This review provides illustrative examples of drug repurposing (one molecule, multiple targets), which will be useful in tackling the antimicrobial resistance (AMR) problem. Repurposing increases the potency of a drug and reduces its toxicity level. This will be further explored to highlight the application in AMR.

Many indole derivatives exhibited potential in vitro and in vivo activity against both drug-sensitive and drug-resistant malaria, suggesting that the indole moiety is a useful template for the development of novel antimalarial agents. This review outlines the current scenario of indole alkaloids and hybrids with potential therapeutic applications in the fight against malaria.

The design of 3-(4-methoxybenzylidene)pyrazolo[5,1-b]quinazoline-2,9(1H,3H)-dione (3f) as a new scaffold for the synthesis of potent, effective, and safe anti-inflammatory agents was based upon hybridization of pharmacophores previously reported to exhibit COX-2 and 5-LOX inhibitory activity. Accordingly, compound 3f was observed to be an excellent dual inhibitor of COX-2/5-LOX, with high selectivity.

VEGFR-2 is a tyrosine kinase that mediates cell responses associated with angiogenesis, and its modulation is considered a promising strategy in the prevention and control of solid tumor growth. The design, synthesis, and enzyme inhibitory and antiangiogenic activities of a novel series of VEGFR-2 inhibitors with an N-acylhydrazone scaffold are reported in this study. Compounds 9b–f effectively inhibited neovascularization induced by VEGF.

A series of imidazolin-2-thione derivatives was synthesized and evaluated for their cytotoxic activity against the breast cancer cell line MCF-7. Compounds 3 and 7 with the best cytotoxic activity also displayed a good inhibition of the VEGFR-2 kinase and upregulated the activation of the effector caspase-3/7.

Six acetophenone derivatives were found to be effective inhibitor molecules for α-glycosidase, human carbonic anhydrases I and II, and acetylcholinesterase. The biological activities of compounds 1–6 were compared with their docking scores in those enzymes. The ADME/T (adsorption, distribution, metabolism, and discharge) analysis was then performed for the future use of these molecules as drugs.

Simple structural modifications of α-mangostin were made and their effects on its acetylcholinesterase (AChE) and butyrylcholinesterase (BChE) inhibitory activities and toxicity toward neuroblastoma and liver cancer cells were studied. The derivatives, dialkylated at positions C-3 and C-6 retained good AChE but not BChE inhibitory activities. These AChE selective inhibitors forming hydrophobic interactions at the AChE active site are viable candidates for further structural modification and refinement.

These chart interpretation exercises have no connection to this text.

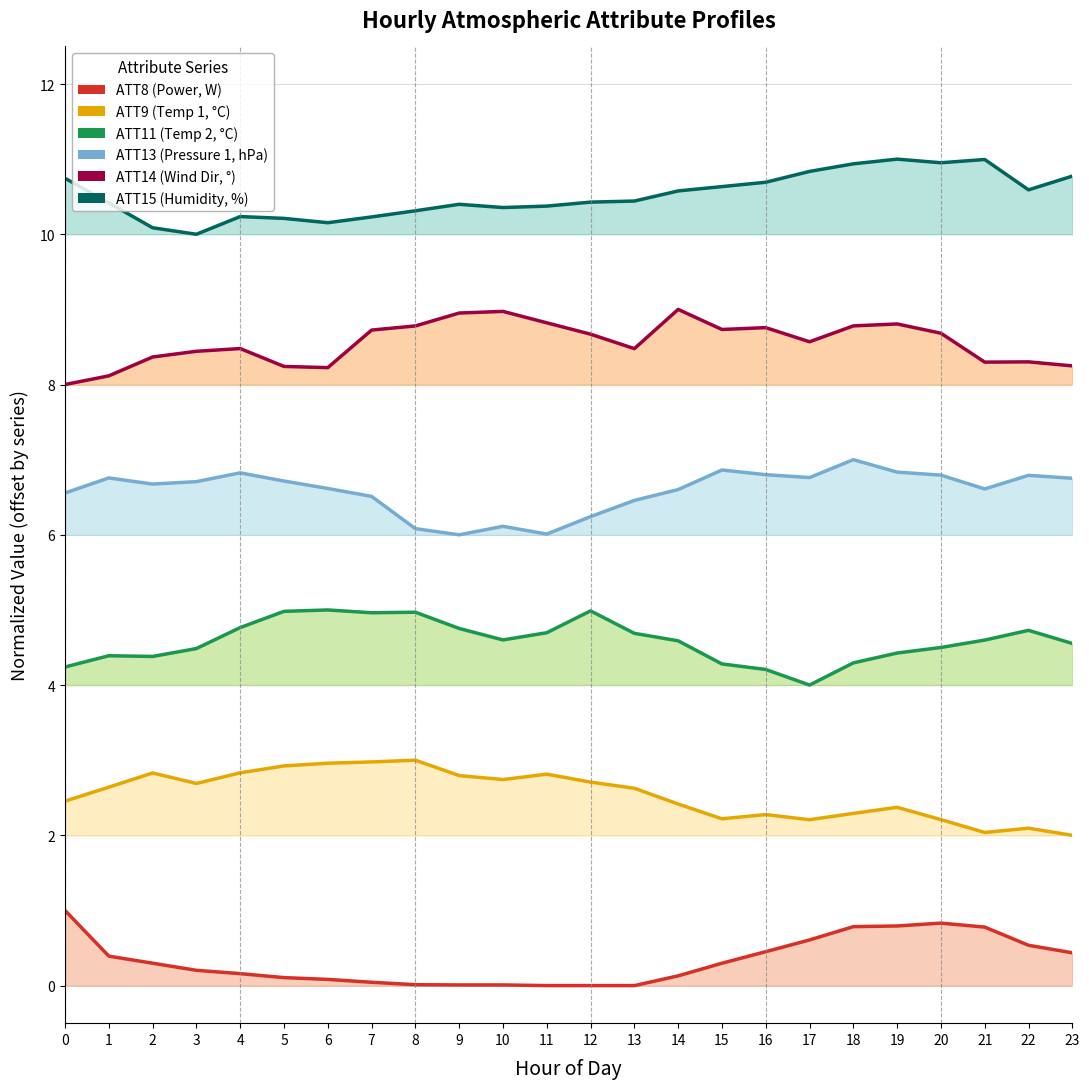

Reading right to left, extract all data points from this chart.

ATT8 (Power, W): 0.4	0.5	0.8	0.8	0.8	0.8	0.6	0.5	0.3	0.1	0.0	0.0	0.0	0.0	0.0	0.0	0.0	0.1	0.1	0.2	0.2	0.3	0.4	1.0
ATT9 (Temp 1, °C): 2.0	2.1	2.0	2.2	2.4	2.3	2.2	2.3	2.2	2.4	2.6	2.7	2.8	2.7	2.8	3.0	3.0	3.0	2.9	2.8	2.7	2.8	2.6	2.5
ATT11 (Temp 2, °C): 4.6	4.7	4.6	4.5	4.4	4.3	4.0	4.2	4.3	4.6	4.7	5.0	4.7	4.6	4.8	5.0	5.0	5.0	5.0	4.8	4.5	4.4	4.4	4.2
ATT13 (Pressure 1, hPa): 6.8	6.8	6.6	6.8	6.8	7.0	6.8	6.8	6.9	6.6	6.5	6.2	6.0	6.1	6.0	6.1	6.5	6.6	6.7	6.8	6.7	6.7	6.8	6.6
ATT14 (Wind Dir, °): 8.2	8.3	8.3	8.7	8.8	8.8	8.6	8.8	8.7	9.0	8.5	8.7	8.8	9.0	9.0	8.8	8.7	8.2	8.2	8.5	8.4	8.4	8.1	8.0
ATT15 (Humidity, %): 10.8	10.6	11.0	11.0	11.0	10.9	10.8	10.7	10.6	10.6	10.4	10.4	10.4	10.4	10.4	10.3	10.2	10.2	10.2	10.2	10.0	10.1	10.4	10.7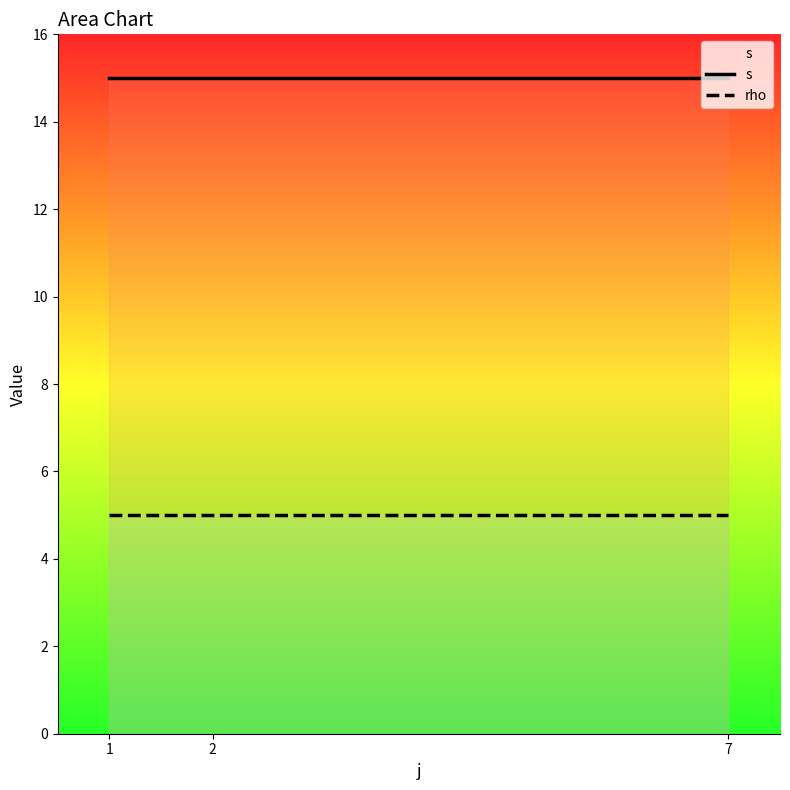

What is the value of the s point at the 3rd from the left?

15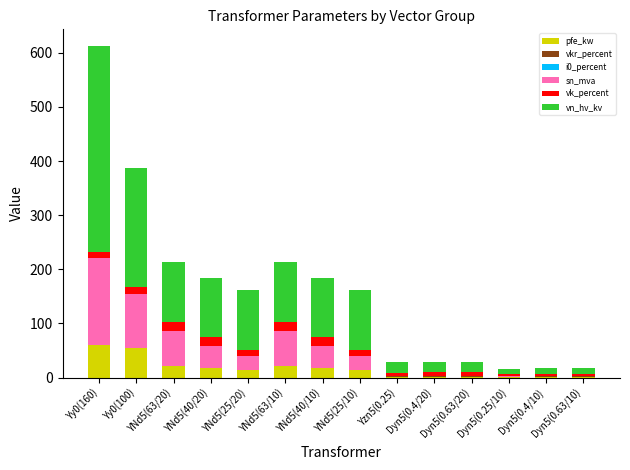

What is the maximum value for pfe_kw?

60.0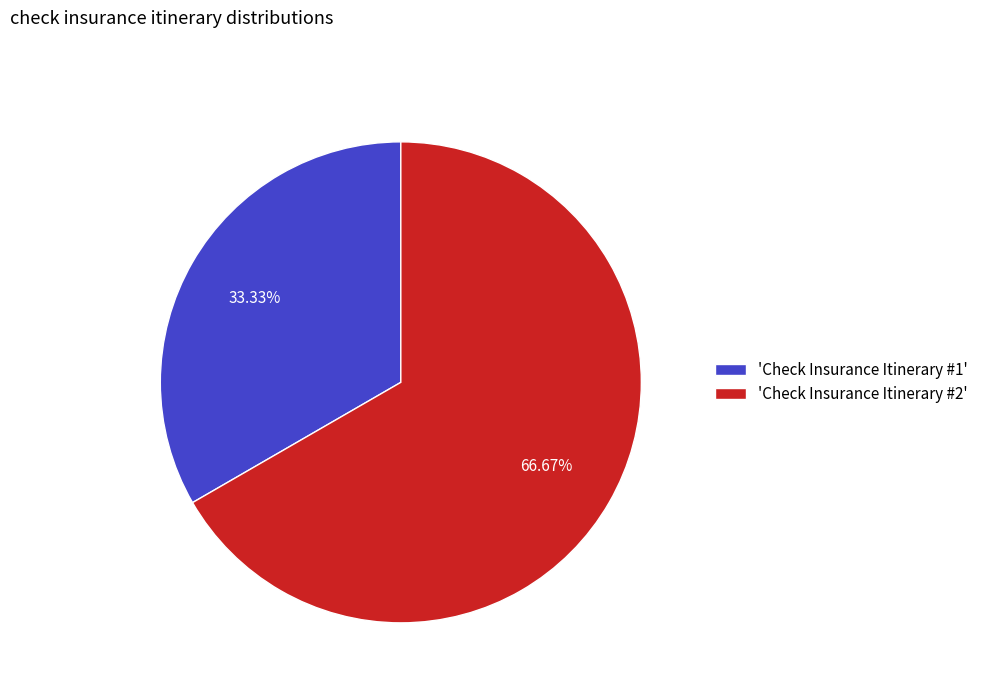

Which has a higher value, 'Check Insurance Itinerary #2' or 'Check Insurance Itinerary #1'?

'Check Insurance Itinerary #2'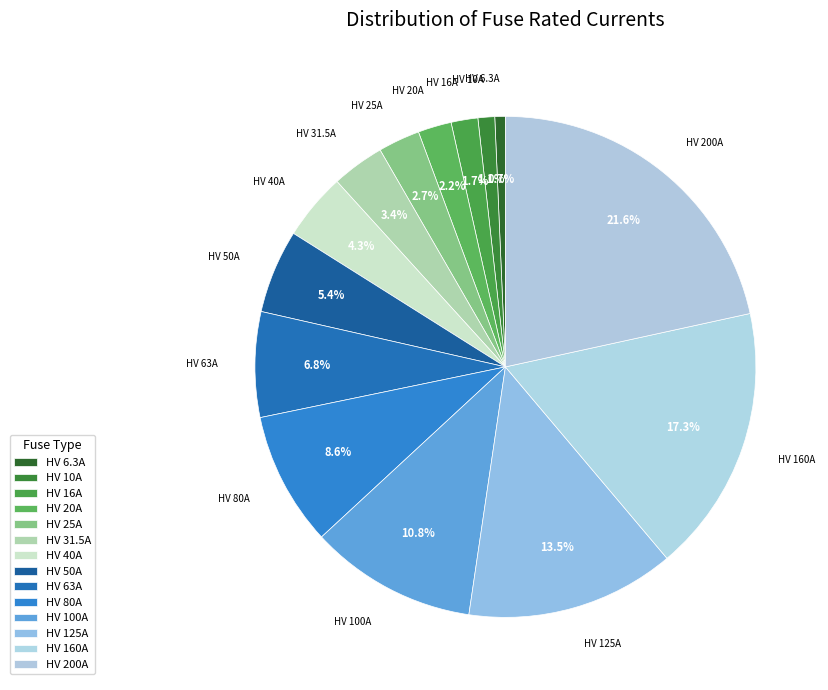

To the nearest percent, what percentage of the pie is HV 16A?

2%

Synthetic peptides based on the transcriptome analysis of diverse scorpion venoms were assayed for their cytotoxicity and antiretroviral activity, based on the reduction of simian immunodeficiency virus replication and quantification of cytokine production after human leukocytes were treated with the scorpion peptides and challenged with virus infection. The Tityus obscurus synthetic peptide showed the best performance.

Four isoindoline (norcantharimide) derivatives (NCTD1–4) were synthesized and evaluated in vitro for their antioxidant and cytotoxic potential on HT-29 colon cancer cells. NCTD4 inhibited the growth of HT-29 cells due to membrane damage and exhibited a dose-dependent cytotoxic effect, suggesting that NDTD4 has potential for colon cancer treatment.

Dendrimers are used for drug delivery. However, knowledge of their cell death-inducing properties is essential. Therefore, a series of three poly(amido amine)-derived and one poly(propylene imine) dendrimers was investigated for their cell-growth inhibition of MCF-7 and MDA-MB-231 breast cancer cells and for their antimetabolic effects against the LAMA-84, K562, SD-1, and SUP-B15 leukemia cell lines. The cytotoxic representatives induced necrosis rather than apoptosis.

A novel nanosize drug candidate for cancer therapy was developed. A controlled release formulation of (S)-methyl 2-[(7-hydroxy-2-oxo-4-phenyl-2H-chromen-8-yl)methyleneamino]-3-(1H-indol-3-yl)propanoate was prepared and evaluated against MCF-7 and A549 cancer cells, revealing toxic effects. DNA binding of the coumarin compound was demonstrated and the absorption, distribution, metabolism, excretion and toxicity parameters, drug-likeness and toxicity properties were calculated.

New 1,2,3-triazole-tethered coumarin conjugates linked by N-phenylacetamide were synthesized via click chemistry and evaluated for their in vitro antifungal and antioxidant activities. Compounds 7b, 7d, 7e, 8b and 8e displayed higher potency than the standard drug miconazole. Molecular docking studies showed good binding at the active site of fungal (Candida albicans) P450 cytochrome lanosterol 14α-demethylase.